One possibility might be to treat attention as a new form of acquired literacy. Perhaps it is not far-fetched to consider that our students, exposed all their lives to devices and environments embedded with constant distraction, would be as poor suited to achieving a state of prolonged attention as they are at conducting effective research or information evaluation. Yet the very act of concentrated attention may be just as critical to research success as choosing the right database or knowing how to formulate a research question. If students constantly give up after a few minutes and settle for the path of least resistance, what chance do they have of advancing their research skills?
Needs more research
If attention is indeed the currency of the future, and those who can focus their attention actually gain a competitive advantage and perhaps a marketable skill, then assisting students to become “attention literate” could be every bit as important to after-college success as being a wise consumer of information. Certainly, both are critical to lifelong learning. For a start, perhaps academic librarians could introduce the concept of attention management in their work with undergraduates. That might lead to the practice of attention-expanding exercises that fit well with other literacy development activities.

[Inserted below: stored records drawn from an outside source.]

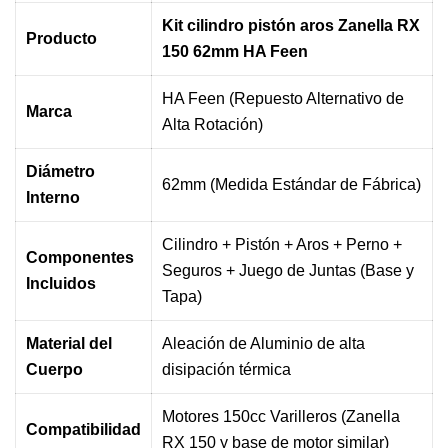
Kit cilindro pistón aros Zanella RX
Producto
150 62mm HA Feen
HA Feen (Repuesto Alternativo de
Marca
Alta Rotación)
Diámetro
62mm (Medida Estándar de Fábrica)
Interno
Cilindro + Pistón + Aros + Perno +
Componentes
Seguros + Juego de Juntas (Base y
Incluidos
Tapa)
Material del
Aleación de Aluminio de alta
Cuerpo
disipación térmica
Motores 150cc Varilleros (Zanella
Compatibilidad
RX 150 y base de motor similar)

Then again, if you accept Davidson’s theories that we should simply accept our attention blindness and instead determine how students can best learn in a distracted state, perhaps by working in teams that distribute tasks among a group of collaborators, then that puts an entirely different spin on what sort of attention-based literacy, if any, a future lifelong learner needs to acquire at college. I suspect we’ll be hearing much more about distraction issues.
More research may be needed before we add attention to the growing list of literacies academic librarians seek to transmit to the student body. Then again, perhaps there is new ground here to break in providing assistance to the attention-challenged college student.